Pénurie de khât en somalie, santé en danger

La pénurie de khât provoquée par le COVID aggrave les problèmes de santé en Somalie

Le port de Mogadiscio, en pleine chaleur, Sharif Ahmed a tenté d’attaquer ses proches et ses voisins, ce qui a entraîné un déplacement d’urgence dans un hôpital psychiatrique, menotté.
Ce n’est pas la guerre civile interminable qui rend ce jeune homme de 22 ans agité, mais le sevrage du khat en feuille qu’il mâche depuis l’âge de 15 ans.

La Somalie est un marché important pour le khât, qui est cultivé dans les hautes terres fertiles du centre du Kenya voisin et qui, peu après sa récolte, est acheminé à grande vitesse vers les aéroports de Nairobi pour être distribué aux consommateurs à l’étranger.

Une fois le khat arrivé à Mogadiscio, les hommes se rassemblent en groupes pour mâcher la feuille, un léger stimulant, et discuter jusqu’au petit matin.

La Somalie a fermé ses vols fin mars pour freiner la propagation du virus, ce qui signifie que la drogue ne pouvait plus être importée par voie aérienne du Kenya.
Cela a affecté les usagers, certains d’entre eux restant longtemps sans dormir, a déclaré Abdirashid Abdulahi, médecin à l’hôpital psychiatrique d’urgence Habeeb de Mogadiscio.

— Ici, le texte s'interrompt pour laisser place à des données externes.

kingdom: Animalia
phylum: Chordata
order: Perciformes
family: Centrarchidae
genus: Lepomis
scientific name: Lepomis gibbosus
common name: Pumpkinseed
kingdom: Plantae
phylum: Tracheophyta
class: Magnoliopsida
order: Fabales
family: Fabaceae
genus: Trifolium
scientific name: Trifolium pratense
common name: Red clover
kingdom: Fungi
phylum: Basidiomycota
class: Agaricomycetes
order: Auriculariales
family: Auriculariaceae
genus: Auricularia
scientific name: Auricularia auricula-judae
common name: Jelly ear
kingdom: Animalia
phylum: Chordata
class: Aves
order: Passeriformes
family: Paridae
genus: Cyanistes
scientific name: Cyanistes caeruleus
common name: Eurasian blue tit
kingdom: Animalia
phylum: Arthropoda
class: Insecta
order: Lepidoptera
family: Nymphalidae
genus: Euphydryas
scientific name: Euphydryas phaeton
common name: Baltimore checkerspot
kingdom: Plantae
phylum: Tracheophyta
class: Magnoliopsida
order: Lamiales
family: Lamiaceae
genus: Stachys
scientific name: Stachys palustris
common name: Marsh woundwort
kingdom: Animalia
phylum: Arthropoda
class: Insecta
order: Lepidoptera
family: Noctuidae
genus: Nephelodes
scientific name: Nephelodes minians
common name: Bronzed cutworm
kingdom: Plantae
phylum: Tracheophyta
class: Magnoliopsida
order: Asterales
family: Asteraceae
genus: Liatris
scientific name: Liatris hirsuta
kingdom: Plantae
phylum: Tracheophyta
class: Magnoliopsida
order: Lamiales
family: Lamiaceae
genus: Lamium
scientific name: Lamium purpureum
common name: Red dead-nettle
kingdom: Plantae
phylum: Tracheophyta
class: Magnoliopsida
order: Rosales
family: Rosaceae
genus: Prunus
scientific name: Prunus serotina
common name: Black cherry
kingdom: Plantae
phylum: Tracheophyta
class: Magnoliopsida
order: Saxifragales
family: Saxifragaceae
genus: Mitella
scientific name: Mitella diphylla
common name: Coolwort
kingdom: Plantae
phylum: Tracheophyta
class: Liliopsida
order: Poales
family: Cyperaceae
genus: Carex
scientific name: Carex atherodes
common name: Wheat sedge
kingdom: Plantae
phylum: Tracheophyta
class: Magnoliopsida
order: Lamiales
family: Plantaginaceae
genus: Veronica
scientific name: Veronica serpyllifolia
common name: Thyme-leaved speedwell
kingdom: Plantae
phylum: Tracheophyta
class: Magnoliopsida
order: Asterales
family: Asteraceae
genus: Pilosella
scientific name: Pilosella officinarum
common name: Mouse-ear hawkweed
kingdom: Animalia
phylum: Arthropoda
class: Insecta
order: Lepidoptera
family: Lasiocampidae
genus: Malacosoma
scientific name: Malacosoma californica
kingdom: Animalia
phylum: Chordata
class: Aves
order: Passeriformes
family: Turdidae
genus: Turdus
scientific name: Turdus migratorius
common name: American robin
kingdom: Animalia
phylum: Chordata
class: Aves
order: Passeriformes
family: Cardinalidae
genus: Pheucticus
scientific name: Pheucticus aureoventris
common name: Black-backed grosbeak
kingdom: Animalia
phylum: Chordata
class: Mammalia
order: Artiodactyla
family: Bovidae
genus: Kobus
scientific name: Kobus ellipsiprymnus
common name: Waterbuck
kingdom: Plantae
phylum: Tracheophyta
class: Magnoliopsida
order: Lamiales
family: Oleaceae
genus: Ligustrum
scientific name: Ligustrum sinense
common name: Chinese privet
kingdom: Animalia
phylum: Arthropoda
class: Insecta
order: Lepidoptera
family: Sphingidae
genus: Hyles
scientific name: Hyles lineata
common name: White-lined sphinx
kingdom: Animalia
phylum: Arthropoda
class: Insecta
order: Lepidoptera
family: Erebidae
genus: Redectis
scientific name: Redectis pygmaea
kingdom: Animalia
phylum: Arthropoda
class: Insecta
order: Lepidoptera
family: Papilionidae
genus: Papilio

« Les symptômes de sevrage sont apparus », a-t-il dit, ajoutant que ceux qui parviennent à s’endormir souffrent souvent de cauchemars.

La mère d’Ahmed, Halima Mohamed, l’a emmené à l’hôpital dans la ville meurtrie par la guerre ce mois-ci, espérant qu’elle pourrait enfin le guérir de sa dépendance.

Le prix du khât est passé de 20 à 300 dollars le kilo lorsque les vols ont été interrompus en raison des restrictions imposées par les coronavirus, ce qui a mis ce produit hors de portée de la plupart des utilisateurs.

Cela a mis à rude épreuve les installations de l’hôpital Habeeb.
« Sur le nombre total de patients que nous avons, la moitié sont dépendants à la drogue », a déclaré Abdulahi, en référence aux 40 patients dont il s’occupe.

Il y a plus de 10 millions d’utilisateurs de khat dans le monde, a déclaré l’Institut de recherche médicale du Kenya, basé à Nairobi.